In 1840, the first dock was built on The Buffalo Bayou, which is now part of the Houston ship channel. By the early 1980s, the port (the third largest in tonnage moved in the U.S. at the time), handled over 80 million tons of coastal, foreign, and canal shipping on an annual basis. When oil was uncovered in the region in 1901, the city saw sizable industrial development – ultimately stimulating prosperity and expanding the city’s economic base, which was limited to lumber and cotton in the 19th century. Construction to build The Houston Ship Channel wrapped up in 1914, triggering the establishment of numerous refineries alongside the port in the ’20s and ’30s.
Home of the Lyndon B. Johnson Space Center
In 1961, Houston established the Manned Spacecraft Center, which was renamed to the Lyndon B. Johnson Space Center in 1973 in honor of the late President.
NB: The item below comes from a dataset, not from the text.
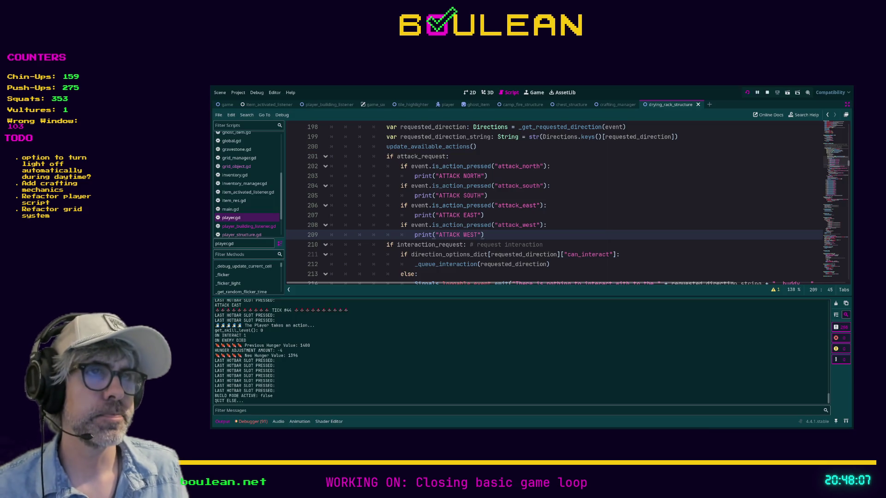
{"action": "scroll", "coordinate": [567, 203], "scroll_direction": "down", "scroll_amount": 4}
The center has been leading space flight operations for NASA for four decades and is credited for developing, designing, and operating human space flight.
Why Live in Houston?
Great cuisine, thriving city, gorgeous weather – what more can you ask for? Houston, Texas has over 2 million residents, making it the fourth-largest city in the U.S. What’s more, over 145 different languages are spoken in Houston’s incredibly cultural and diverse metro area.
The city’s economy has continued to flourish thanks to the diversification of businesses that have laid down roots in the urban landscape. While Houston will always remain a hub for oil and energy, there has been tremendous job growth in a number of sectors, like biotechnology, healthcare, aerospace, and information technology.
Houston’s high-quality healthcare can’t be discounted either. Texas Medical Center is internationally-renowned and encompasses the largest medical center in the world – with two medical schools, 13 hospitals, and four nursing programs.
Nothing Beats the Bayou City
With its ethnically diverse population, rich culture, and abundance of economic opportunities, Houston is a highly sought-after place to lay down roots. Not only does the metro area come with some fascinating history, but it provides residents with outdoor activities, great educational systems, and a flourishing economy.